The question is whether that suffices.
Is Weighted Potential Still Potential?
One might object: a sufficiently large model encodes the full distribution of possibilities. Therefore, its probability space is a structured potential.
This is the strongest counterargument.
But note the subtlety.
A relational system is not simply a list of options with weights. It is organised by contrasts. Options gain meaning through differentiation within a field.
Meaning is not a scalar likelihood. It is a position within a relational architecture.
These are different operations.
A low-frequency but structurally contrastive option may be pivotal in a system. A distribution may treat it as negligible.
The Horizon vs the Archive
A horizon of potential is perspectival. It shifts depending on orientation.
A statistical model does not shift its horizon.
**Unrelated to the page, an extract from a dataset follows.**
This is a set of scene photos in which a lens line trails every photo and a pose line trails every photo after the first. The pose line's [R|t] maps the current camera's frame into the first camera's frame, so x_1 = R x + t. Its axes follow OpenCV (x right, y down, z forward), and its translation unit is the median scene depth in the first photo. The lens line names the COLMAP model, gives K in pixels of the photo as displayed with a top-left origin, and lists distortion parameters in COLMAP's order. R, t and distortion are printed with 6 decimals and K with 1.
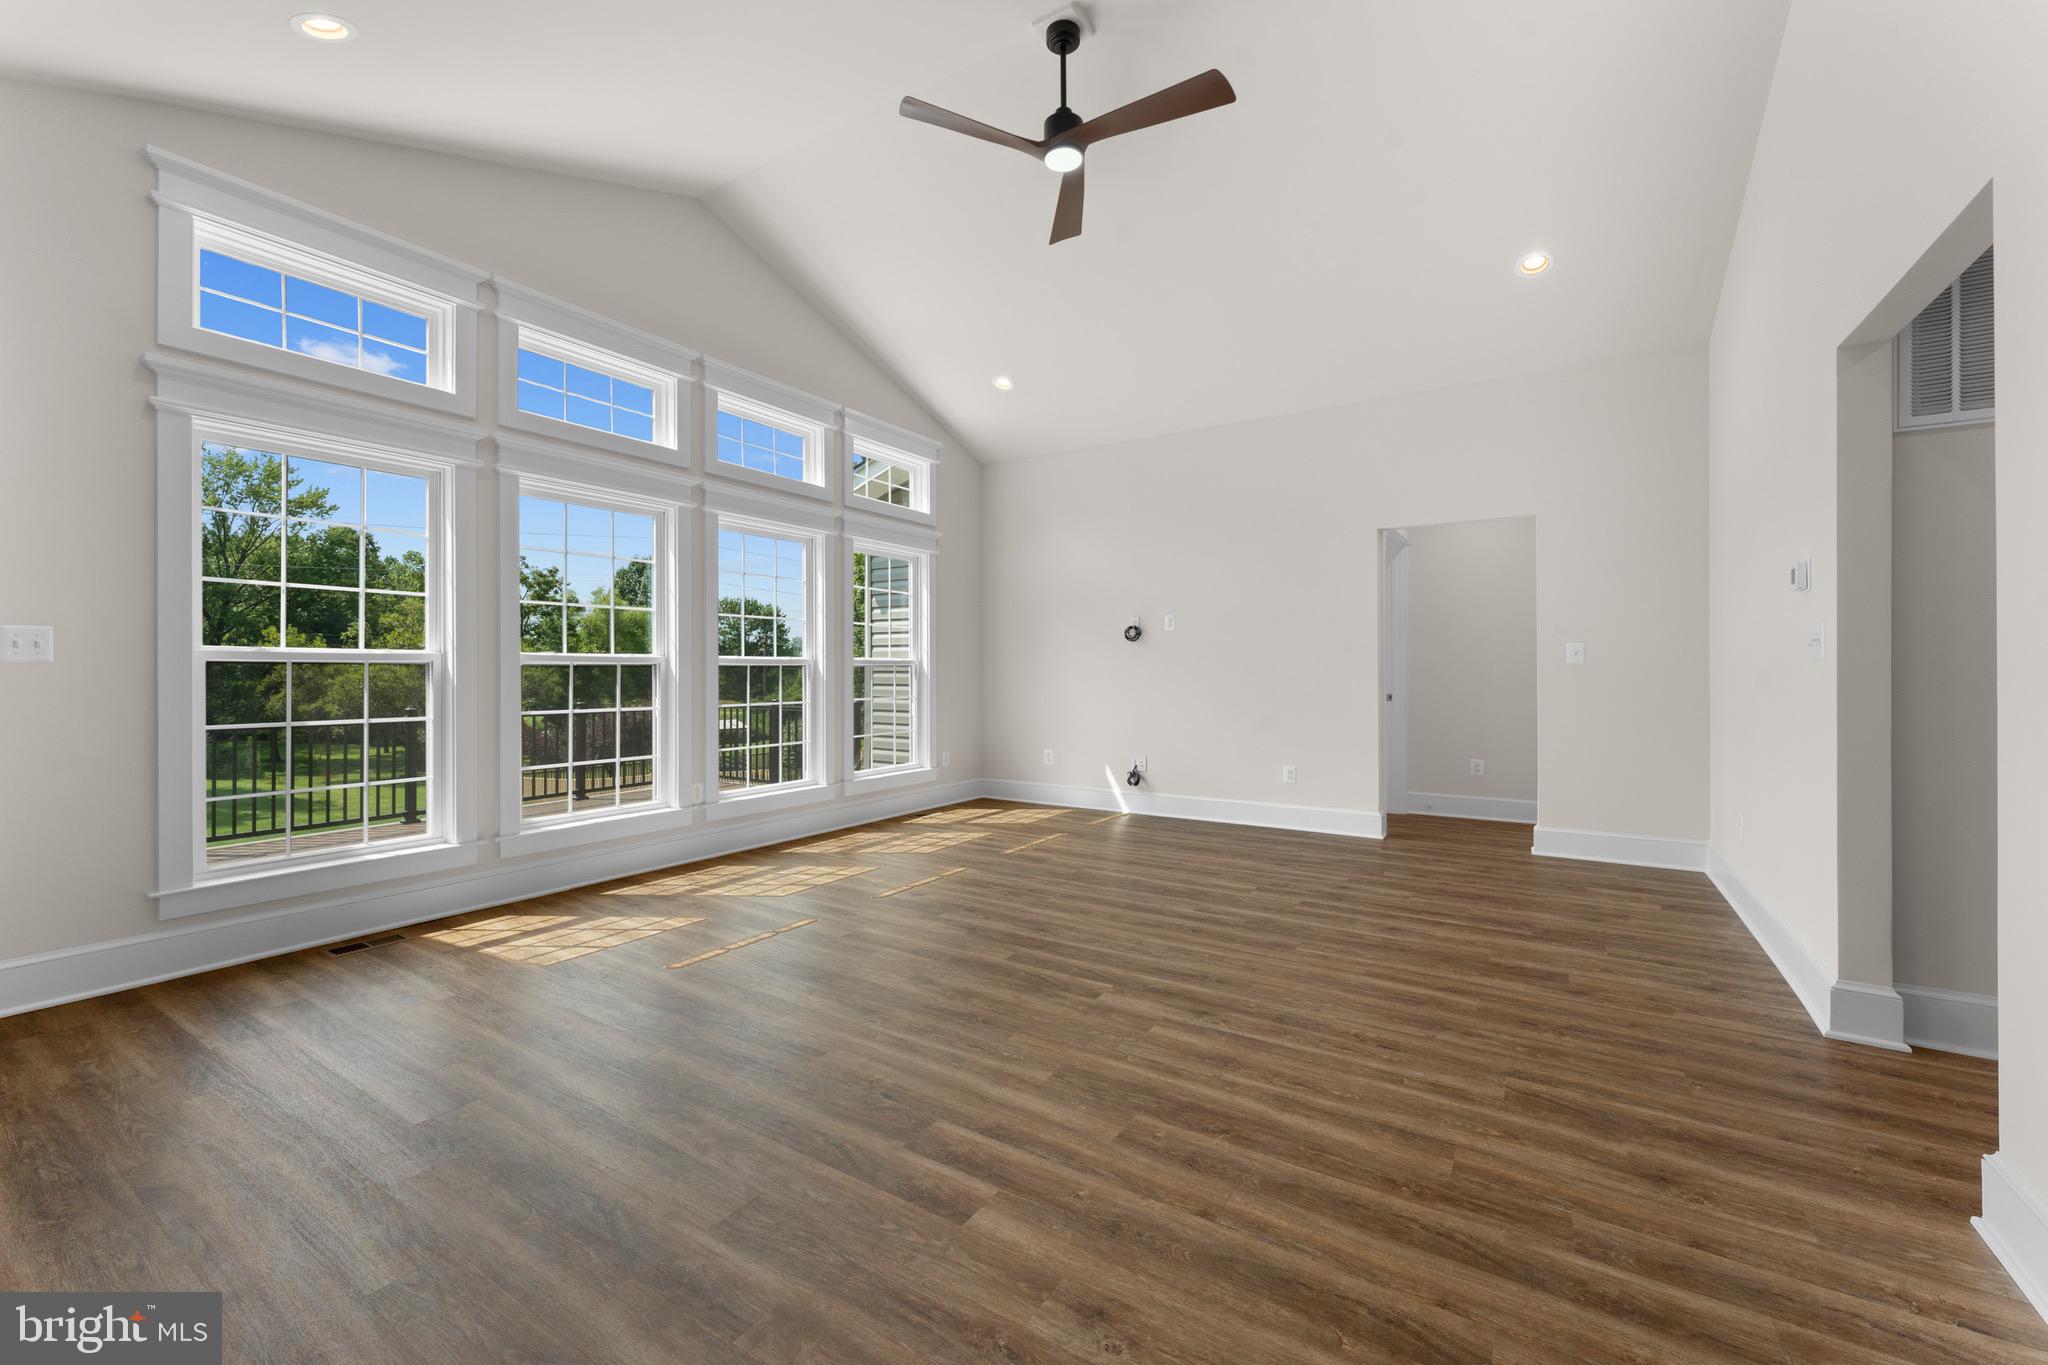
lens RADIAL K [[823.6, 0, 1019.2], [0, 823.6, 658.3], [0, 0, 1]] dist [-0.000326, -0.000070]
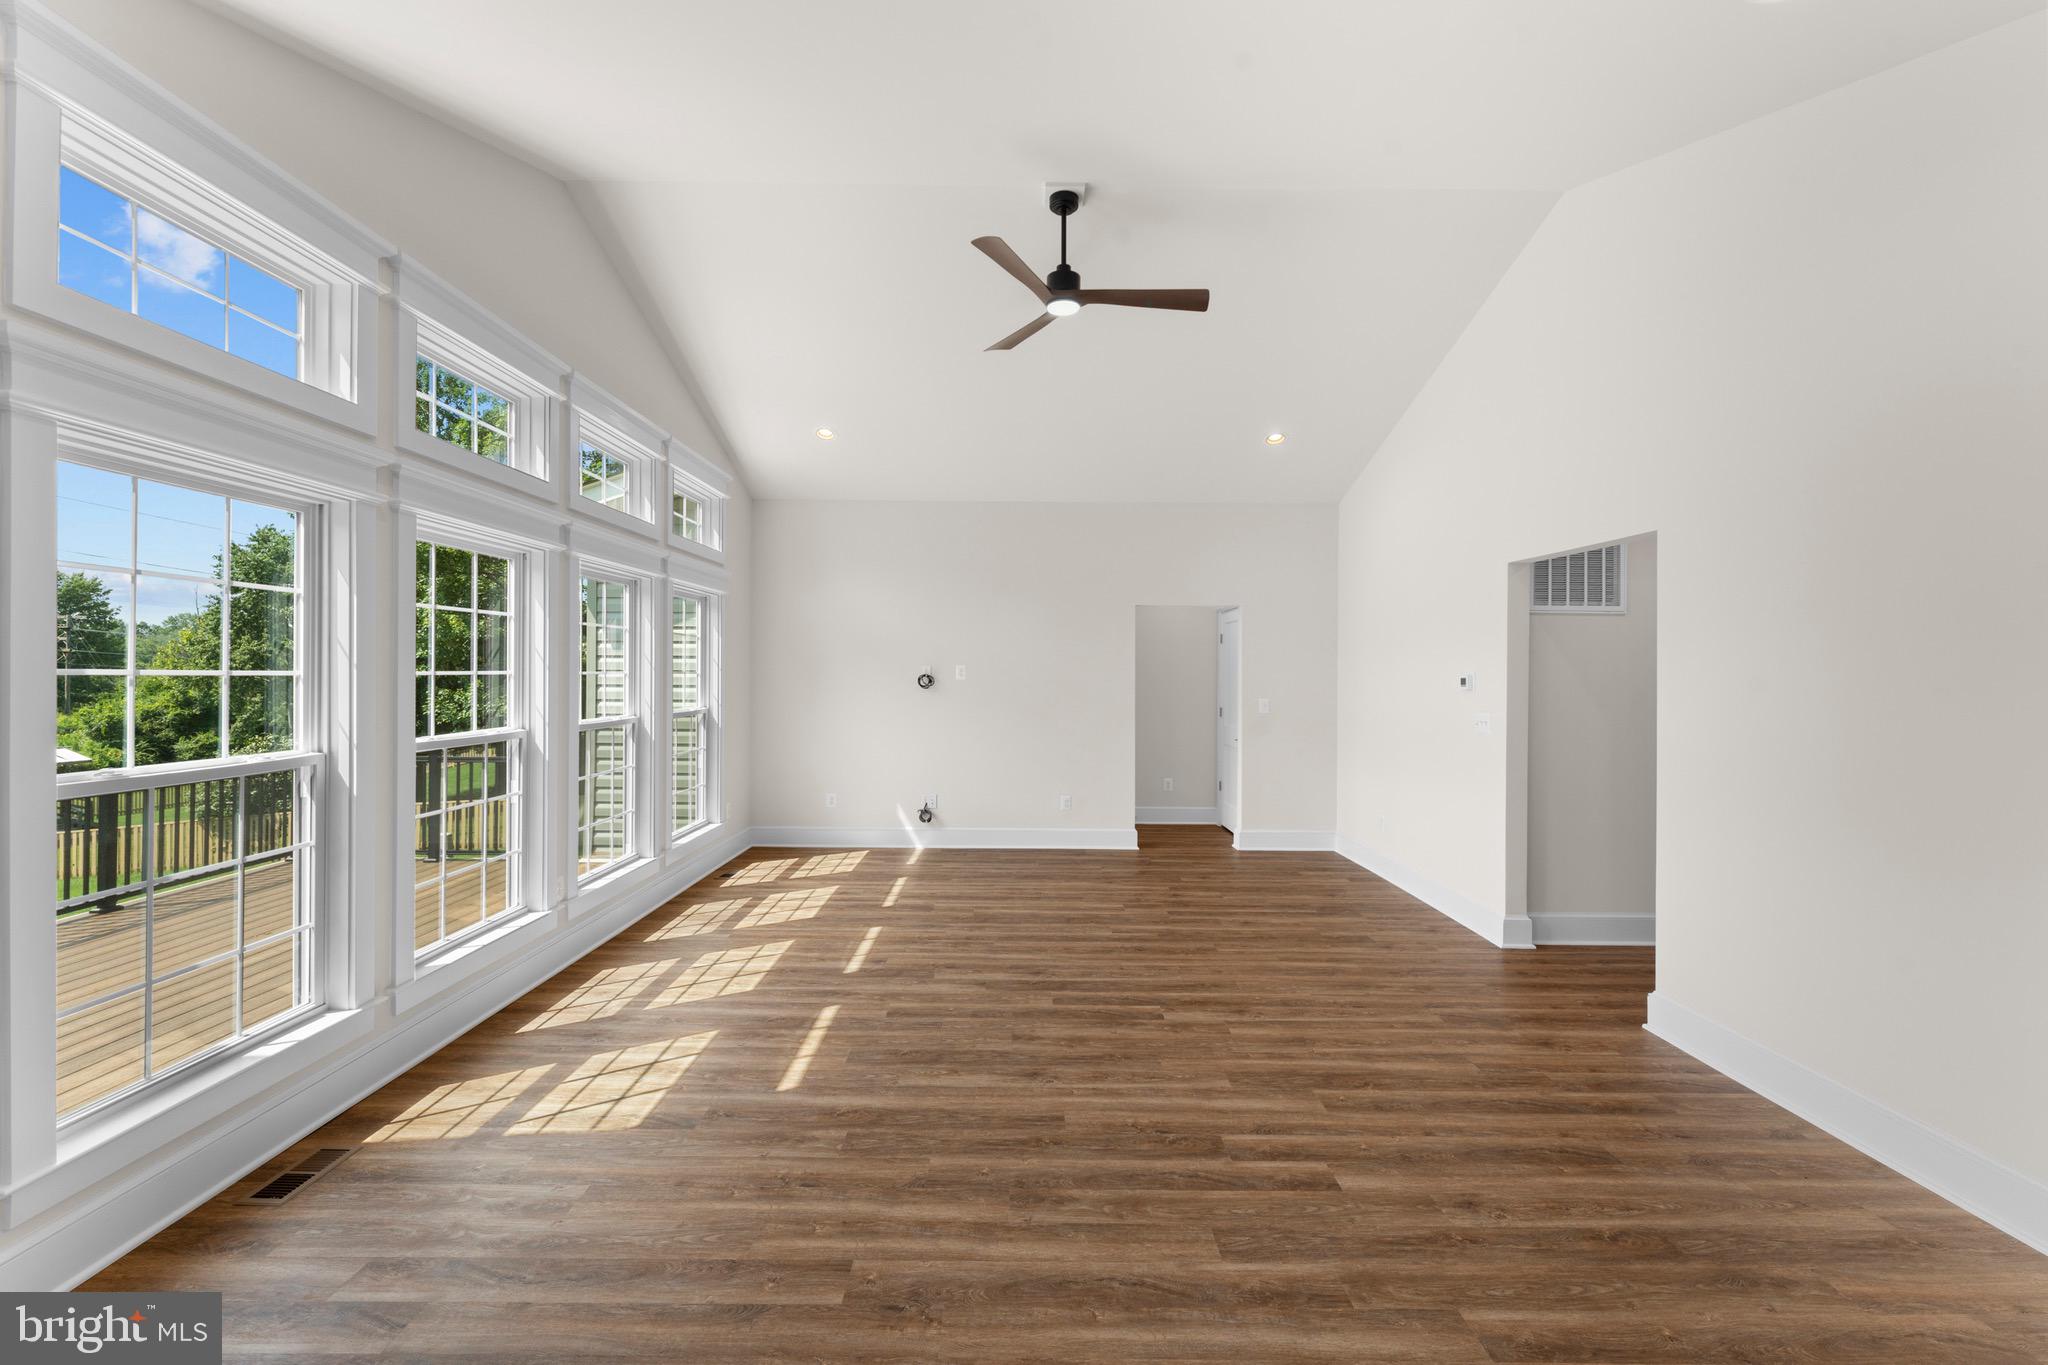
lens RADIAL K [[823.6, 0, 1019.2], [0, 823.6, 658.3], [0, 0, 1]] dist [-0.000326, -0.000070]
pose [[0.838959, 0.014748, 0.543994, -0.658691], [-0.015246, 0.999877, -0.003596, -0.109938], [-0.543981, -0.005277, 0.839081, 0.054668]]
It recalculates likelihoods given input constraints.
This recalculation can simulate contextual adaptation. But simulation of adaptation is not equivalent to inhabiting a shifting field of construal.
The operations are analogous but not identical.
When Distribution Approximates System
We should be precise.
Distributional modelling can approximate aspects of systemic organisation. Regular contrasts often correlate with frequency patterns. Oppositions leave statistical traces.
This explains why machine systems can perform many tasks competently. The historical residue of systemic organisation is encoded in the data.
But approximation through residue differs from generation through potential.
The Critical Diagnostic
Ask:
If all frequency information were preserved but contrastive organisation were removed, would meaning remain?
If all contrastive relations were preserved but frequency weighting were altered, would meaning collapse?
The second scenario is closer to human systemic competence. Speakers can recognise and exploit rare options. They can foreground what has almost never occurred.
That tension becomes decisive in humour, where the cut often depends on improbable but structurally available reorientation.
Provisional Conclusion
Statistical continuation does not straightforwardly equal structured potential.
This does not render machine humour impossible. It reframes it.
The locus of humour may therefore remain relational — emerging in alignment rather than residing in architecture.